As it were, 5.O is a she! I walked into the sonogram room, and immediately said, "I must have an anterior placenta. Either that, or the tiniest, laziest baby and something is wrong." The tech reassured me, and then asked if we were "finding out". When we said yes, she asked what we already had...I replied "4 boys". She said, with a smile, "Oh geez, now I am nervous". we reassured her that we were not "trying for a girl" and that we would be thrilled with either gender, and also told her we would like to guess without her telling us. She laid the probe on my belly, and it was immediately obvious, I do have an anterior placenta. That explained a lot, the lack of movement was really my body's inability to feel due to the large cushion on the front of my uterus! Though, the baby really wasn't too active, and she was lying straight, somewhat breech and with her legs out-streched and crossed. THE WORST positioning for gender determination. As we searched and searched, I caught a fleeting glance of what I thought to be sign of a female. The baby finally moved a bit, and the tech asked, "So, what do you think?" Matt responding..."Well, I don't see a penis." The tech and I both admitted we thought it was a girl earlier, but couldn't be sure. We checked probably 30 times, while Matt and I sat, smiling, in disbelief. The baby was also measuring 3 days behind (which is totally fine) and means, perhaps, she will be 8lbs 1oz which has always been my girl weight prediction.

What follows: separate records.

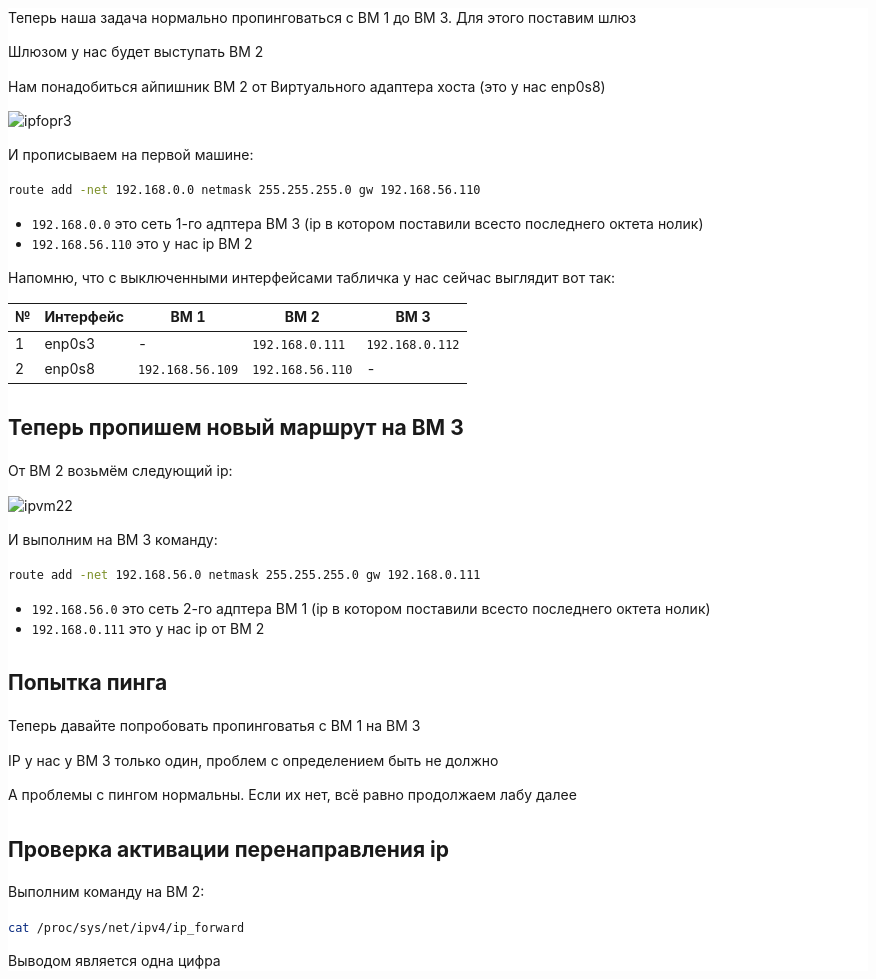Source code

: Теперь наша задача нормально пропинговаться с ВМ 1 до ВМ 3. Для этого поставим шлюз

Шлюзом у нас будет выступать ВМ 2

Нам понадобиться айпишник ВМ 2 от Виртуального адаптера хоста (это у нас enp0s8)

![ipfopr3](https://i.imgur.com/F18n36Y.png)

И прописываем на первой машине:

```sh
route add -net 192.168.0.0 netmask 255.255.255.0 gw 192.168.56.110
```

- `192.168.0.0` это сеть 1-го адптера ВМ 3 (ip в котором поставили всесто последнего октета нолик)
- `192.168.56.110` это у нас ip ВМ 2

Напомню, что с выключенными интерфейсами табличка у нас сейчас выглядит вот так:

|№|Интерфейс|ВМ 1|ВМ 2|ВМ 3|
|---|---|---|---|---|
|1|enp0s3| - |`192.168.0.111`|`192.168.0.112`|
|2|enp0s8|`192.168.56.109`|`192.168.56.110`| - |

## Теперь пропишем новый маршрут на ВМ 3

От ВМ 2 возьмём следующий ip:

![ipvm22](https://i.imgur.com/bEJuWUd.png)

И выполним на ВМ 3 команду:

```sh
route add -net 192.168.56.0 netmask 255.255.255.0 gw 192.168.0.111
```

- `192.168.56.0` это сеть 2-го адптера ВМ 1 (ip в котором поставили всесто последнего октета нолик)
- `192.168.0.111` это у нас ip от ВМ 2

## Попытка пинга

Теперь давайте попробовать пропинговатья с ВМ 1 на ВМ 3

IP у нас у ВМ 3 только один, проблем с определением быть не должно

А проблемы с пингом нормальны. Если их нет, всё равно продолжаем лабу далее

## Проверка активации перенаправления ip

Выполним команду на ВМ 2:

```sh
cat /proc/sys/net/ipv4/ip_forward
```

Выводом является одна цифра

I am so very curious what she will look like. I hope she gets Brock's tall, lean body-type, his hair thickness and texture as well as his eye lashes. I hope she gets Curtis' smile, nose and love of sleep. I hope she get's George's sense of humor and eye color. I hope she gets Mitch's hair color, eye shape and skin tone. Really, I know she will be beautiful as she his, and though I could also pick and choose pieces of each boy's personality, I know she will be who she is. And I will love her more than anything on earth. Like her four brother's before her.
The wonderful surprises never end with this pregnancy. It took me days, weeks even to believe that truly was pregnant with 5.O. Now, it's only been a weeks since we discovered baby to be a she, and I still question it at times. It's all so very fun. How wonderful would it be, if she surprises us and decides to come a week or so early on her own!? I am pretty set on letting her come on her own terms, provided she stays measuring "small". And if she does this efficiently enough, I may for-go that dreaded (but oh so wonderful) epidural. Lots of "if's".
I just think my heart may explode. I think I might be the luckiest person I know. I don't know what I ever did to deserve such a wonderful, healthy, fun family. I like to think that I don't take a single day for-granted. That I still respect reproduction, and the miracle a healthy baby truly is. I am ecstatic to bring a little girl into this world, and raise her with 4 older brothers. I am really enjoying the shopping as well. Like a lot. Definitely, too much. I still have half of this pregnancy to go, but cannot wait to kiss those precious newborn cheeks, forehead, nose, toes. Until then, I will try to love this journey. I will try to enjoy the discomforts of pregnancy, knowing they are bringing me the greatest of all joys. I will try to love on my four boys before dividing my attention, yet again. I will simply, love.